Jo Yeong-seok

Personal information
- Nationality: South Korean
- Born: 1 January 1934 (age 92) North Gyeongsang, Korea
- Education: Waseda University

Korean name
- Hangul: 조영석
- Hanja: 趙永石
- RR: Jo Yeongseok
- MR: Cho Yŏngsŏk

Sport
- Sport: Alpine skiing

= Jo Yeong-seok =

South Korean skier (born 1934)

Young S. Cho (born 1 January 1934), also known as Jo Yeong-seok, is a South Korean alpine skier. He competed in two events at the 1964 Winter Olympics.

He attended Waseda University in Tokyo, Japan. He participated in the university division of the 42nd (1961), 43rd (1962), and 44th (1963) Winter Korean National Sports Festivals along with a team of fellow Koreans living in Japan.

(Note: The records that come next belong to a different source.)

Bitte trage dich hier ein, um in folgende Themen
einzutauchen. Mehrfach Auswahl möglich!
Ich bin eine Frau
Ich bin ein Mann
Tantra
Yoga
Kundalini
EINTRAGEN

He moved to the United States in 1966, where he established a textile manufacturing business. By 1975 he had become the president of the Colorado Korean Association. He is also a member of the Rotary Club of Denver. He is a board member of the Colorado Symphony Orchestra. From 2021 to 2024, he organized golf tournaments to provide scholarships to children of employees at Pinehurst Country Club, where he had been a member for five decades.